Document segment.

----------

Wednesday, May 8, 2013

Say 28 - Bitterness Bondage


Lee McDowell Christian Ministries                         LMCM
Nacogdoches, Texas                                                           Gal. 2:20  KJV


Thoughts on Michael Wells’ teachings in My Weakness For His Strength - # 36

         
Michael’s book is available through: 

Abiding Life Ministries International
Littleton, Colorado
(303) 972-0859       almi@abidinglife.com

If you don’t have one of Michael’s books as yet, let me encourage you to contact ALMI and get one…so many great “days” where Michael has shared the jewels of wisdom God gave him over the years of ministering around the world with 1,000’s of people.  His Heavenly Discipleship book ought to be every Christian pastor, teacher, and counselor’s textbook, with My Weakness For His Strength the perfect “compliment.”


Three “days” in a row in Michael’s book…three weeks now in a row for us to consider these damaging decisions and emotions.  It is no wonder the Apostle Paul wrote that we must “stand firm and do not be subject again to a yoke of slavery.”  And, do not “let a root of bitterness spring up…”  Look at where Michael tells us this leads... 


DAY 28

Bitterness Bondage


It was for freedom that Christ set us free; therefore keep standing firm and do not be subject again to a yoke of slavery. –Galatians 5:1


Bitterness is oppression from the enemy, who has invested many hours whispering about the supposed misery caused by others. The most predominant trait of the bitter is that he considers himself a victim, having had to suffer and go it alone without help, support, or respect. He is isolated, forced to a place of self-sufficiency. No one even cares, and he is angry. This attitude of bitterness can begin with a dislike, distrust, or even hatred of one's mate, but soon turns into hatred of the opposite sex. Women are viewed as complaining, impossible to please, picky, manipulative, non-submissive, rebellious, and domineering; they only care about seeing a paycheck, they lack respect, and a man never knows what he is coming home to. To a bitter wife, men are seen as proud, insensitive, arrogant, passive know-it-alls who only care about themselves, sex, and having their egos continually stroked; they are slow to fulfill their responsibilities and cannot do things right. Soon both spouses decide that they can live without sex, communication, approval, or the support of their mates. I have talked with couples that had mutually decided through bitterness to withdraw sexually from one another for periods of more than ten years. These attitudes will often be communicated to the children of the couple through various overt or covert messages, leaving many today fearful of the opposite sex.

----------

Records supplied.
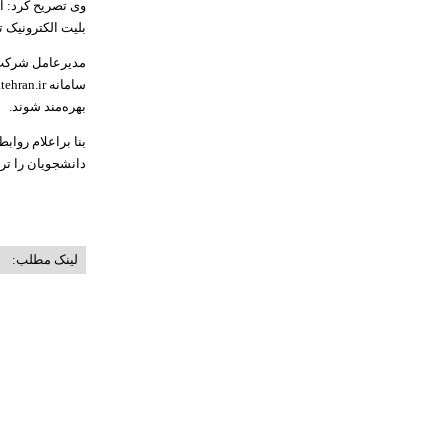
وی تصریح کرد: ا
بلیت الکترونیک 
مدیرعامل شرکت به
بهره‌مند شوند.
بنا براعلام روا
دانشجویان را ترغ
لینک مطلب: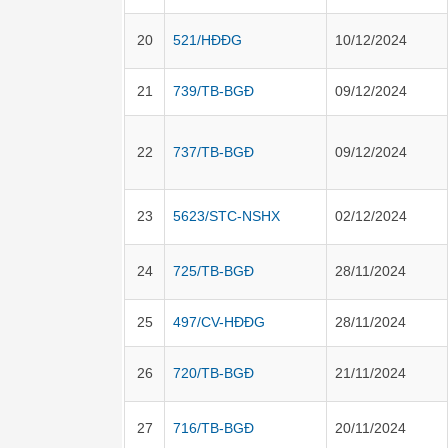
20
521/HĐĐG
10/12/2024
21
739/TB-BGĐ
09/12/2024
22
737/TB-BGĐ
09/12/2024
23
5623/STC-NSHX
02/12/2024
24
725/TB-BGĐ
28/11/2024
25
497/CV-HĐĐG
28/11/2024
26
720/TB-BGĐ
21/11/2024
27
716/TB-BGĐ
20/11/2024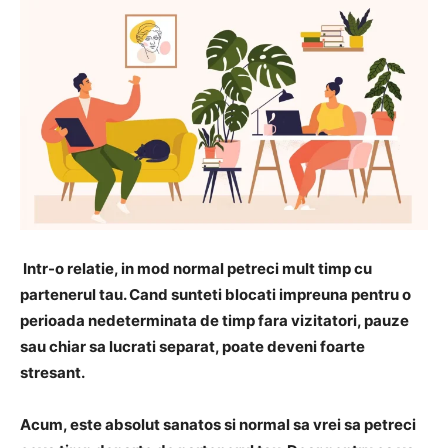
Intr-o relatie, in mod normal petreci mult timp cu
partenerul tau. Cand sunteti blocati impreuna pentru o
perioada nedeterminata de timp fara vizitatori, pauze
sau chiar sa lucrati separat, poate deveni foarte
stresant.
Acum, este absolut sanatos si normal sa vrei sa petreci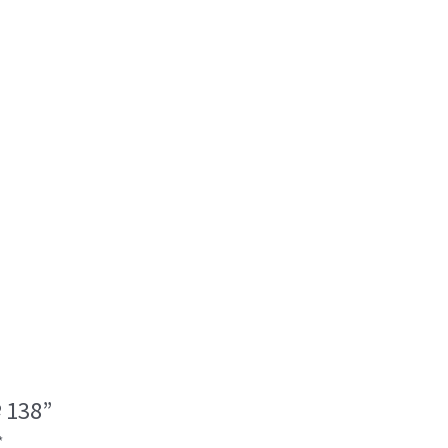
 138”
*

----------

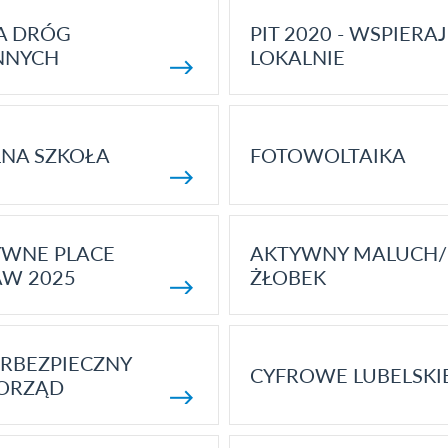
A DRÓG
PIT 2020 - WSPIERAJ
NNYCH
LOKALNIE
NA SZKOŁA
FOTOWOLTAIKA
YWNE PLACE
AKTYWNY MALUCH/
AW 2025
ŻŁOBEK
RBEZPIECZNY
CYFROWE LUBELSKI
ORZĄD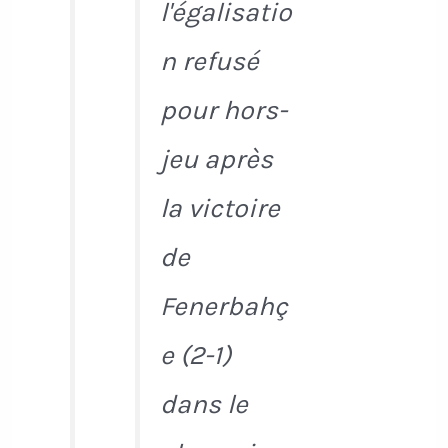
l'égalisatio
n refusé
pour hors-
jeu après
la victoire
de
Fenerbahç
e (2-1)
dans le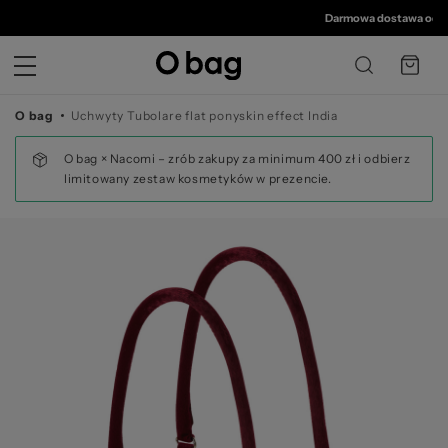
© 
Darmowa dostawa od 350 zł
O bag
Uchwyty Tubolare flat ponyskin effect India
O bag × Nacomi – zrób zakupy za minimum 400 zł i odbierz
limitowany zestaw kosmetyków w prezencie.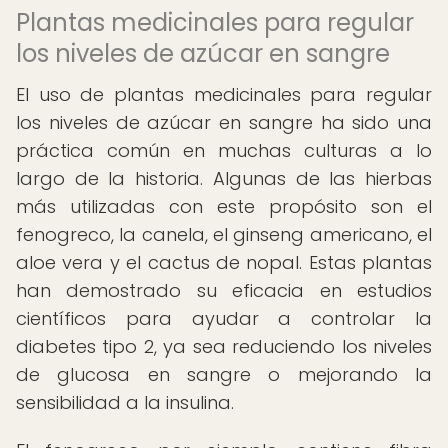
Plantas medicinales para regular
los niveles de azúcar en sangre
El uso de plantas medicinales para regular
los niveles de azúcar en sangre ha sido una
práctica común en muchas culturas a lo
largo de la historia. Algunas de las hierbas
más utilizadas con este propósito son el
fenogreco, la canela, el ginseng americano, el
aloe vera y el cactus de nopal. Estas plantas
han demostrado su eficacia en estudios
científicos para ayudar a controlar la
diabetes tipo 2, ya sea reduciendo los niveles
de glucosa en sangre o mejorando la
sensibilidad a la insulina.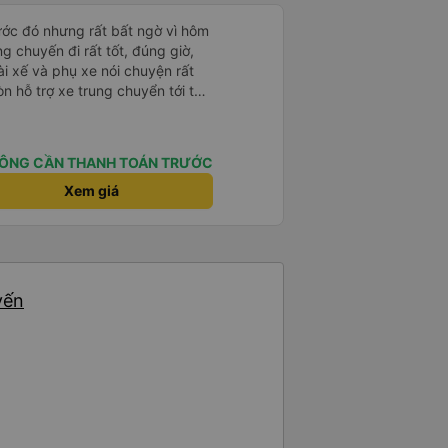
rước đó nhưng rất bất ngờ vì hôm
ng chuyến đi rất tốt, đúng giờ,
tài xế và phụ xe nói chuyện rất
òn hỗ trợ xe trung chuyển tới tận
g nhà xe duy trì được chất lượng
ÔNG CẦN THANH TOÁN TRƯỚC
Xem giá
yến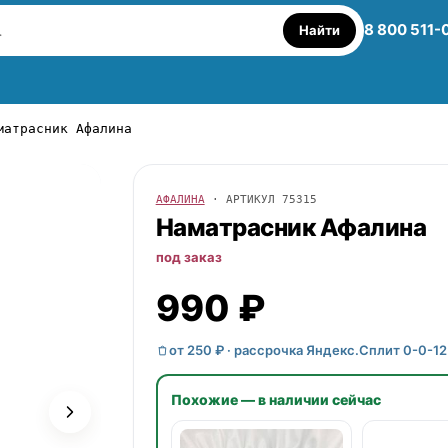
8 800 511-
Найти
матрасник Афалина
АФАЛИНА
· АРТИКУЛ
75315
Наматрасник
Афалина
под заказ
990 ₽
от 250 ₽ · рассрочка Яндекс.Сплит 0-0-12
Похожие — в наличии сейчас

----------

Your tasks.
1. Rewrite the paragraph of the Bitterness Bondage post that begins "Bitterness is oppression from the enemy" as a shorter paragraph, keeping its main facts.
2. Reproduce everything in the Bitterness Bondage post from "Abiding Life Ministries" down to "us this leads...".

Results.
1. Bitterness is oppression from the enemy, who whispers about the misery others supposedly cause. The bitter person sees himself as a victim who has suffered alone without help, support, or respect, and he is isolated, self-sufficient, and angry. It can start as dislike, distrust, or hatred of one's mate and grow into hatred of the opposite sex. Bitter husbands see women as complaining, manipulative, and domineering. Bitter wives see men as proud, insensitive, and selfish. Eventually both spouses decide they can do without sex, communication, approval, or support, and some couples have withdrawn sexually from each other for more than ten years. These attitudes are often passed on to their children, leaving many afraid of the opposite sex.

2.
Abiding Life Ministries International
Littleton, Colorado
(303) 972-0859       almi@abidinglife.com

If you don’t have one of Michael’s books as yet, let me encourage you to contact ALMI and get one…so many great “days” where Michael has shared the jewels of wisdom God gave him over the years of ministering around the world with 1,000’s of people.  His Heavenly Discipleship book ought to be every Christian pastor, teacher, and counselor’s textbook, with My Weakness For His Strength the perfect “compliment.”


Three “days” in a row in Michael’s book…three weeks now in a row for us to consider these damaging decisions and emotions.  It is no wonder the Apostle Paul wrote that we must “stand firm and do not be subject again to a yoke of slavery.”  And, do not “let a root of bitterness spring up…”  Look at where Michael tells us this leads...